# What is asked
1. From the comment thread below, extract the passage that begins at the words "Your political campaigns" and ends after the words "in either case.".
2. In the comment thread below, what event is named for the UK as an example of the state using military options against unrest?
3. List the three differences between the UK and the US that the first comment in the comment thread below gives.

# Document section

How is your country different? I can think of three differences, but your summary of the situation looks generally applicable.

Your police are somewhat less militarized, but the state always has military options in putting down unrest. In America, we have the national guard at Kent State, you have Peterloo.

Your political campaigns require a few orders of magnitude less cash than ours, but the interests of the wealthy are dear to the hearts of all two and half major parties.

Finally, I think the UK has gone much further in embracing deflationary austerity than the US. I'd also note that the opportunity to snap up public assets cheap is larger in the UK, which has had a functioning social democracy in the past. But deflation is in general good for people who are owed money and bad for those who owe, so there's an advantage for the rich in either case.

24:

nix, that was not the main thrust of my reply, but as to your point, the rich are reorienting institutions to their benefit. They're willing to pay a short-term price in lower profits for long term benefits. Once the new laws and mores are in place, we can go back to growth. Given the structure of our government (three branches, filibuster, etc.) and the political power of money, it will be very difficult to reverse the changes being made.

25:

Charlie Stross: That doesn't make sense.

You seem to be thinking of SOPA as the U.S. government taking for itself the power to censor web sites. In fact, it already has that power. SOPA is the government agreeing to use that power in the service of Big Copyright. Doing so offers absolutely no benefits if your goal is suppressing unrest or countering revolution—quite the opposite!

# Data listing
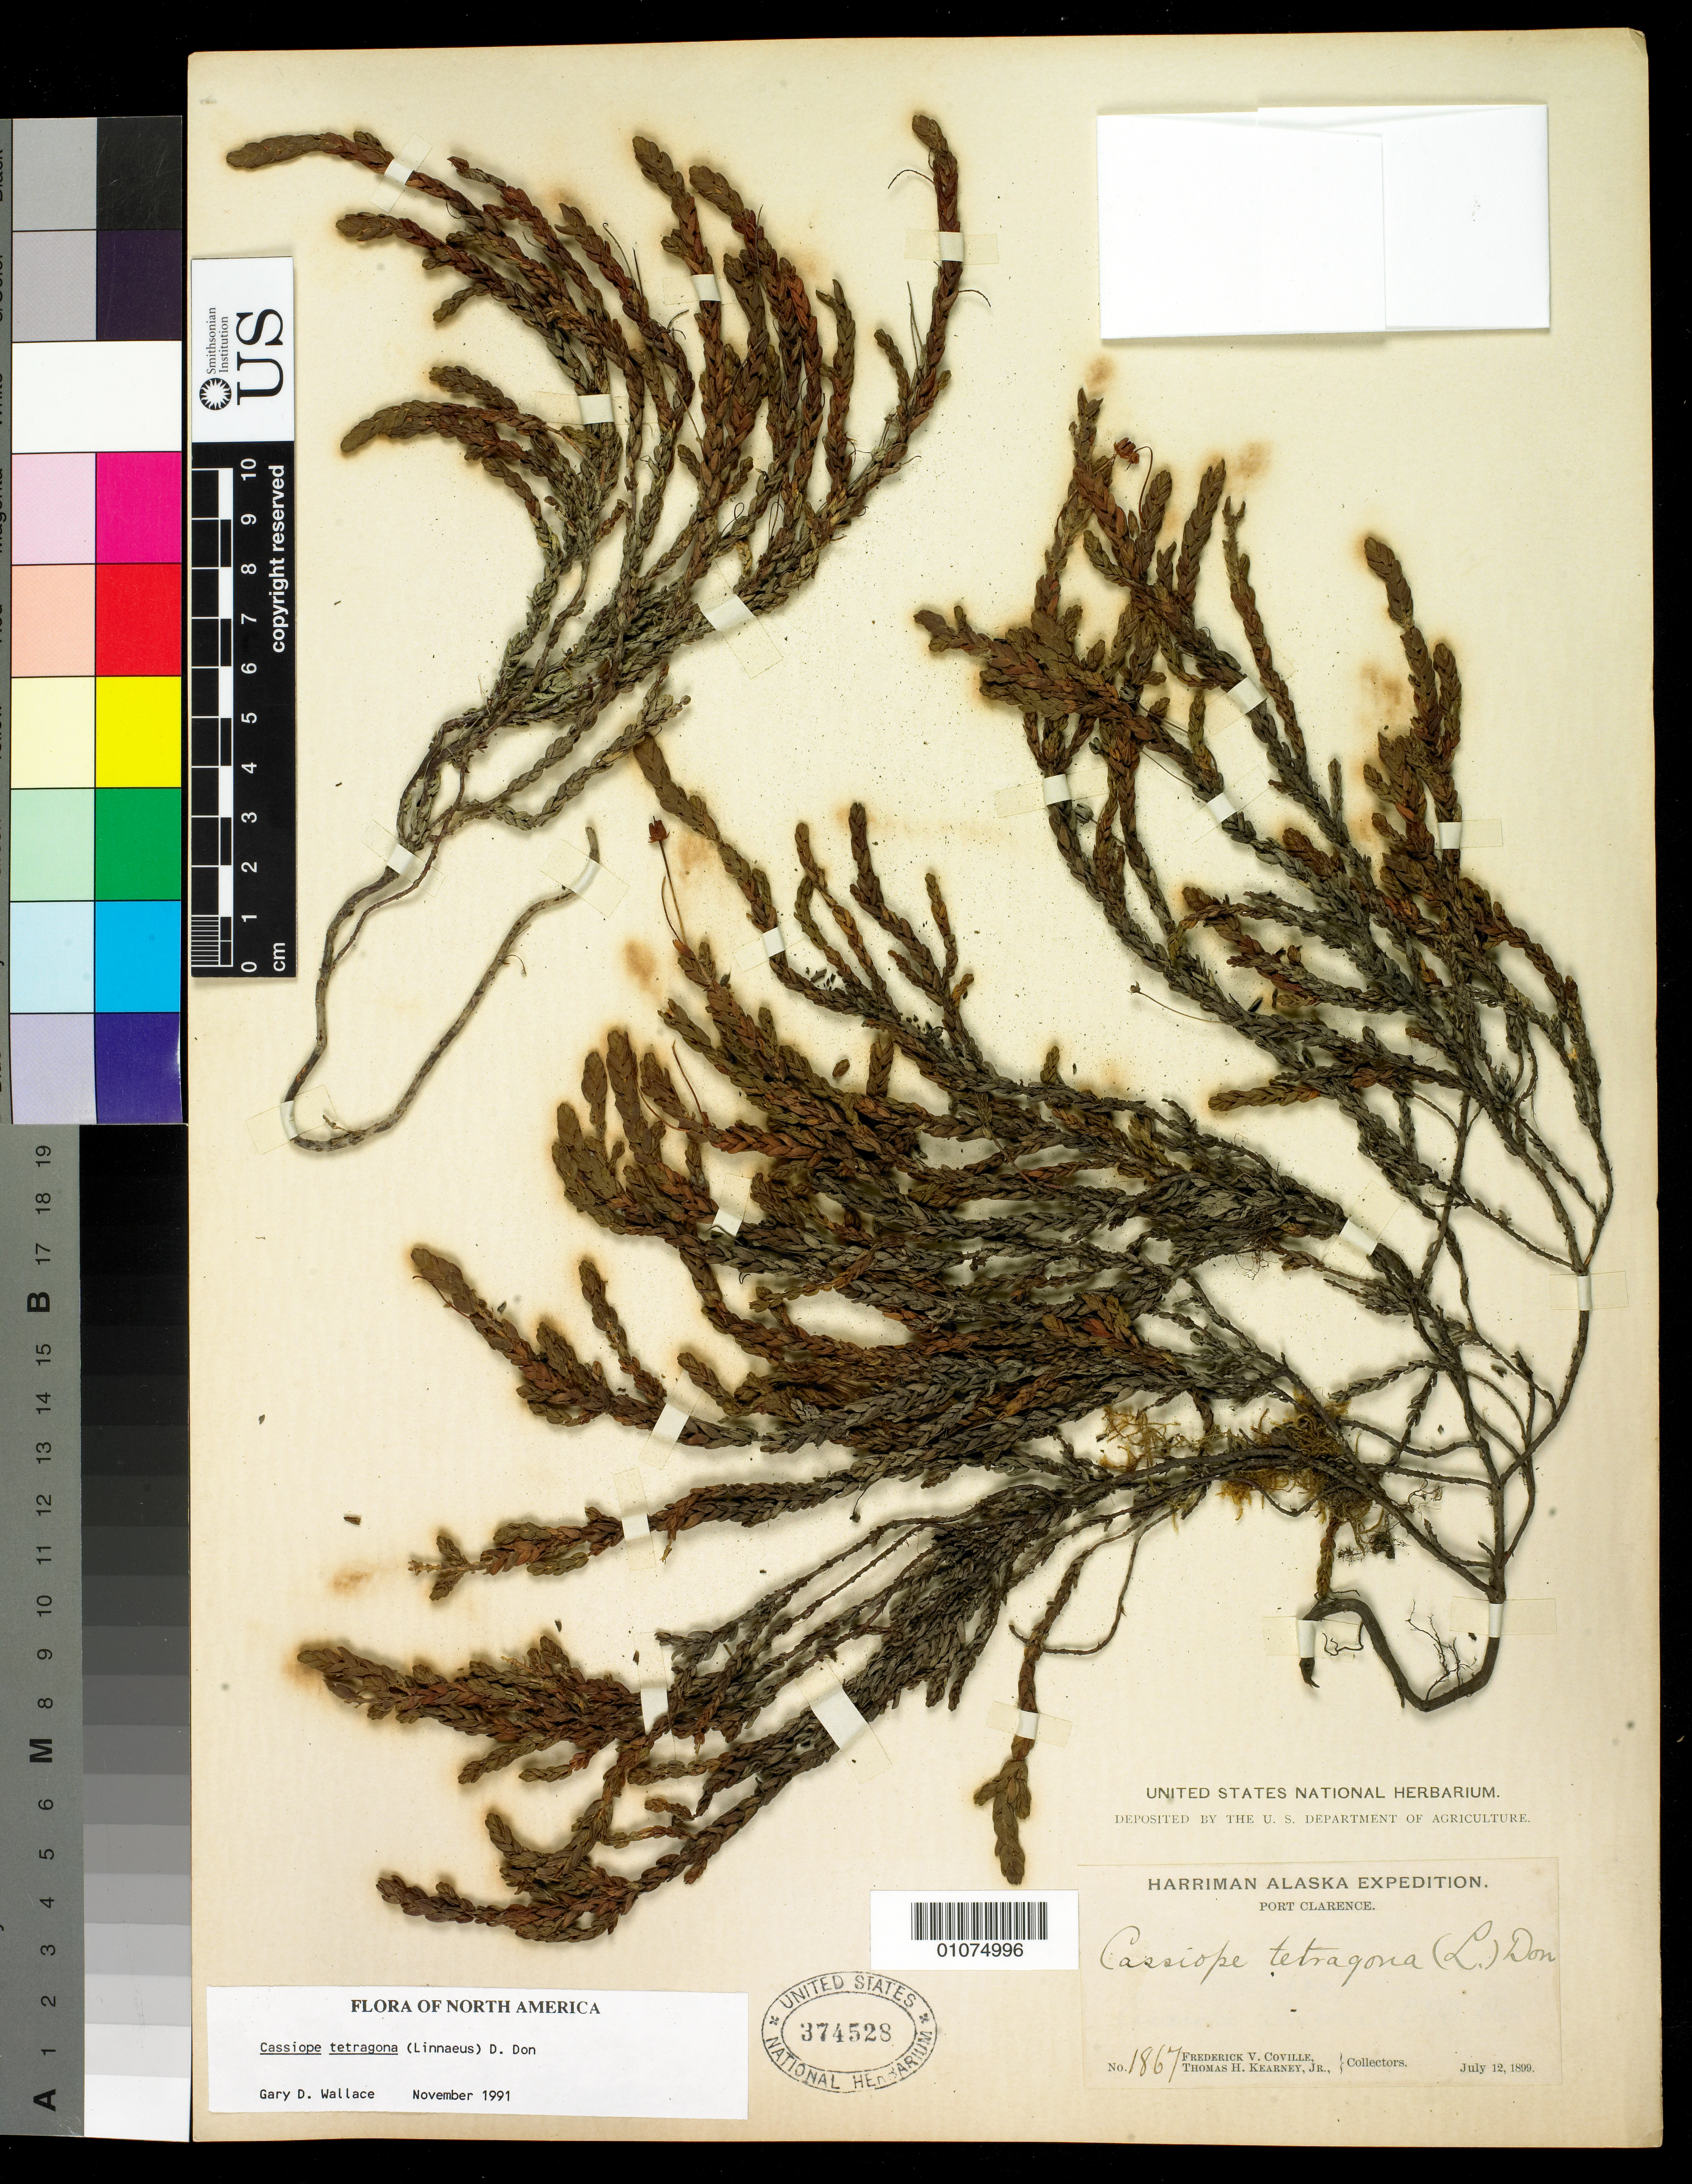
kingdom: Plantae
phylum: Tracheophyta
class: Magnoliopsida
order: Ericales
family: Ericaceae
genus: Cassiope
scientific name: Cassiope tetragona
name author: (L.) D. Don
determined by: Wallace, G. D.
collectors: F. V. Coville & T. H. Kearney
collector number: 1867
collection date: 1899-07-12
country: United States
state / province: Alaska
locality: Port Clarence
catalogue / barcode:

# Complete answers
1.
Your political campaigns require a few orders of magnitude less cash than ours, but the interests of the wealthy are dear to the hearts of all two and half major parties.

Finally, I think the UK has gone much further in embracing deflationary austerity than the US. I'd also note that the opportunity to snap up public assets cheap is larger in the UK, which has had a functioning social democracy in the past. But deflation is in general good for people who are owed money and bad for those who owe, so there's an advantage for the rich in either case.

2. Peterloo.

3.
1. UK police are somewhat less militarized.
2. UK political campaigns require a few orders of magnitude less cash.
3. The UK has gone much further in embracing deflationary austerity.